Consensus is not a dirty word
Each month, When Growth Stalls examines why businesses and brands struggle and how they can overcome their obstacles and resume growth. Steve McKee is the president of McKee Wallwork + Co., an advertising agency that specializes in working with stalled, stuck and stale brands. The company was recognized by Advertising Age as 2015 Southwest Small Agency of the Year. McKee is also the author of “When Growth Stalls” and “Power Branding.”
Consensus is not a dirty word
There seems to be a consensus about consensus: it’s something less than leadership. And consensus-building, often misconstrued as “management by committee,” seems somehow un-leader-like.
No less than Britain’s “Iron Lady,” Margaret Thatcher, once derided consensus as “the absence of leadership.” And to be fair, she has a point. There are times when the prime minister of a great nation must act unilaterally and decisively. The same is true of any leader, from a captain of industry to a commander-in-chief.
That said, leaders dismiss the value of consensus at their peril. In two nationwide studies my firm conducted that identified differences in internal dynamics between healthy and struggling companies, one consistent line of demarcation was consensus among the management team: Healthy companies had it; unhealthy ones didn’t.
Why? Well, consider the commander in chief. There are times when he or she must act instantaneously and decisively, such as in an act of war. But that’s precisely where consensus becomes critical. If (to continue the war analogy) the various branches of the armed services are not in consensus -- with the president and among themselves -- about mission and strategy, the war is unlikely to go well and carnage may result.
The need for executive decision in times of crisis (or opportunity) is inarguable, but so is the need for alignment of the team surrounding those key decisions.
It’s tempting for leaders of struggling companies to look at celebrity CEOs like Steve Jobs, Howard Schultz and Jeff Bezos and conclude that visionary corporate chieftains can achieve their ends by force of will and executive fiat. But they fail to recognize one key fact: CEOs become celebrities by leading highly visible, highly successful companies, and consensus issues tend not to arise when companies thrive.
It’s only when a company runs into rough waters -- particularly for an extended length of time -- that murmurs begin to surface. Not even Apple, Starbucks and Amazon are immune to internal division, as time will tell when they run into troubles of their own.
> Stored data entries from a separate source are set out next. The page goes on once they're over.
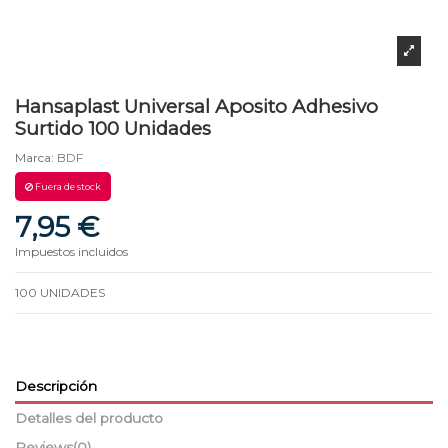
Hansaplast Universal Aposito Adhesivo
Surtido 100 Unidades
Marca:
BDF
Fuera de stock
7,95 €
Impuestos incluidos
100 UNIDADES
Descripción
Detalles del producto
Reviews
(0)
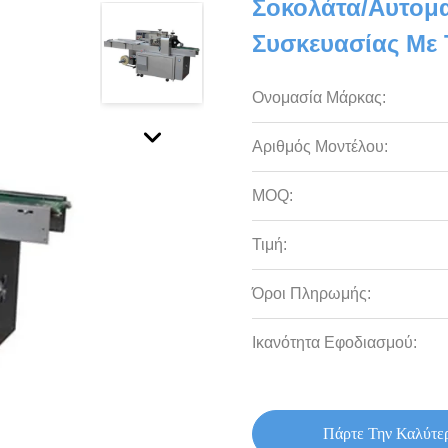
Σοκολάτα/αυτομ
Συσκευασίας Με 
Ονομασία Μάρκας:
Αριθμός Μοντέλου:
MOQ:
Τιμή:
Όροι Πληρωμής:
Ικανότητα Εφοδιασμού:
Πάρτε Την Καλύτε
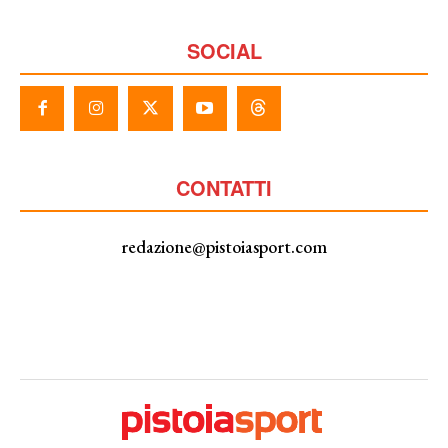
SOCIAL
CONTATTI
redazione@pistoiasport.com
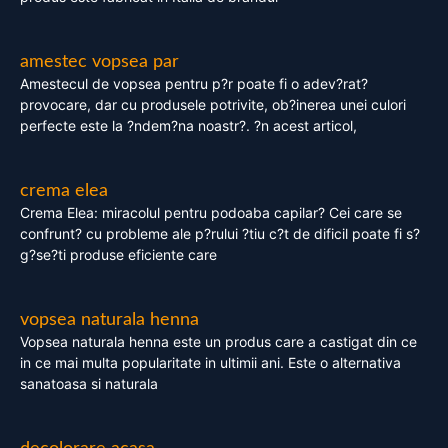
amestec vopsea par
Amestecul de vopsea pentru p?r poate fi o adev?rat?
provocare, dar cu produsele potrivite, ob?inerea unei culori
perfecte este la ?ndem?na noastr?. ?n acest articol,
crema elea
Crema Elea: miracolul pentru podoaba capilar? Cei care se
confrunt? cu probleme ale p?rului ?tiu c?t de dificil poate fi s?
g?se?ti produse eficiente care
vopsea naturala henna
Vopsea naturala henna este un produs care a castigat din ce
in ce mai multa popularitate in ultimii ani. Este o alternativa
sanatoasa si naturala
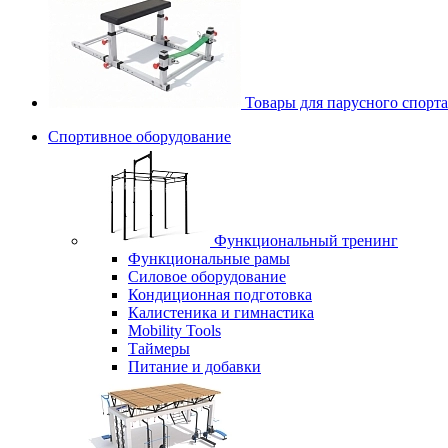
Товары для парусного спорта
Спортивное оборудование
Функциональный тренинг
Функциональные рамы
Силовое оборудование
Кондиционная подготовка
Калистеника и гимнастика
Mobility Tools
Таймеры
Питание и добавки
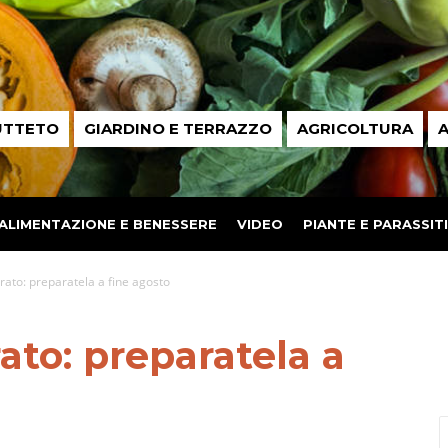
UTTETO
GIARDINO E TERRAZZO
AGRICOLTURA
A
ALIMENTAZIONE E BENESSERE
VIDEO
PIANTE E PARASSITI
rato: preparatela a fine agosto
ato: preparatela a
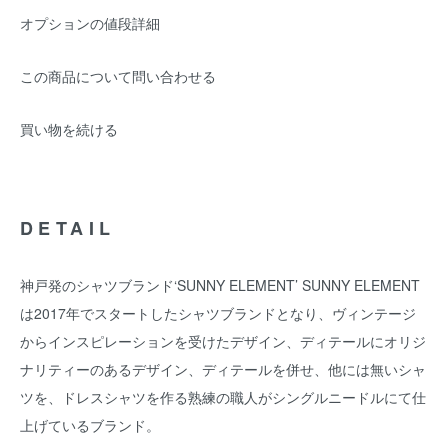
オプションの値段詳細
この商品について問い合わせる
買い物を続ける
DETAIL
神戸発のシャツブランド‘SUNNY ELEMENT’ SUNNY ELEMENT
は2017年でスタートしたシャツブランドとなり、ヴィンテージ
からインスピレーションを受けたデザイン、ディテールにオリジ
ナリティーのあるデザイン、ディテールを併せ、他には無いシャ
ツを、ドレスシャツを作る熟練の職人がシングルニードルにて仕
上げているブランド。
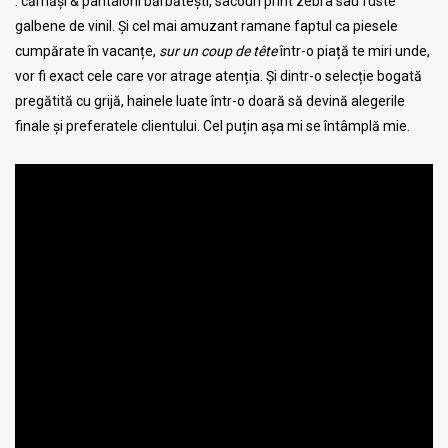
: cămăși & pantaloni bărbătești, sacouri print zebra sau fuste
galbene de vinil. Și cel mai amuzant ramane faptul ca piesele
cumpărate în vacanțe,
sur un coup de tête
într-o piață te miri unde,
vor fi exact cele care vor atrage atenția. Și dintr-o selecție bogată
pregătită cu grijă, hainele luate într-o doară să devină alegerile
finale și preferatele clientului. Cel puțin așa mi se întâmplă mie.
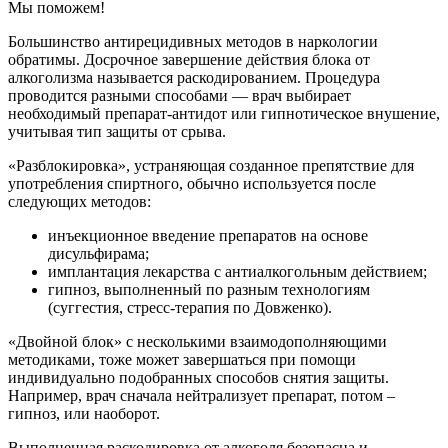
Мы поможем!
Большинство антирецидивных методов в наркологии
обратимы. Досрочное завершение действия блока от
алкоголизма называется раскодированием. Процедура
проводится разными способами — врач выбирает
необходимый препарат-антидот или гипнотическое внушение,
учитывая тип защиты от срыва.
«Разблокировка», устраняющая созданное препятствие для
употребления спиртного, обычно используется после
следующих методов:
инъекционное введение препаратов на основе
дисульфирама;
имплантация лекарства с антиалкогольным действием;
гипноз, выполненный по разным технологиям
(суггестия, стресс-терапия по Довженко).
«Двойной блок» с несколькими взаимодополняющими
методиками, тоже может завершаться при помощи
индивидуально подобранных способов снятия защиты.
Например, врач сначала нейтрализует препарат, потом –
гипноз, или наоборот.
Выполненная раскодировка от алкоголя безопасна и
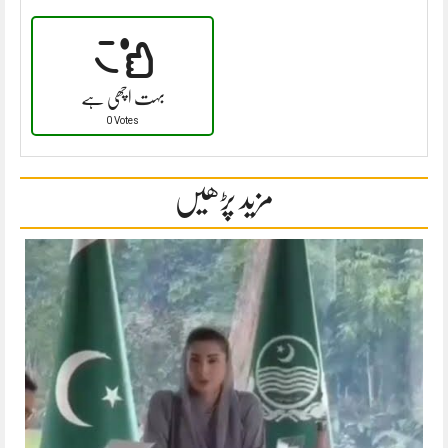
بہت اچھی ہے
0 Votes
مزید پڑھیں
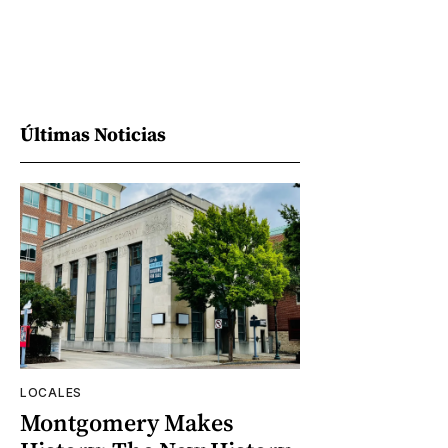
Últimas Noticias
LOCALES
Montgomery Makes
Beyond that, most of us don’t have the inspirational power of celebrity leaders anyway; we must instead build a foundation of consensus day by day and interaction by interaction. That doesn’t relieve us of the responsibility to demonstrate visionary thinking, exude confidence and step out with courage, but it does require us to make sure that where we lead, others follow. There’s no such thing as a parade of one.
Paraphrasing one of the best-practice principles in my latest book, "Power Branding," "pedal too far ahead and your team may give up the chase.” Far from management by committee, building consensus is a way to ensure that the members of your team not only understand the mission but feel ownership in it. We all know owners act differently than mere managers.
Feel free to go on dismissing the value of consensus and fight the battle alone; you may find that you have the sheer strength of will to get it done, at least for a time. But if you want to fully leverage the strengths of your team and ensure that your vision will be accomplished without the need for continuous surveillance, recognize the power of a group working together as one.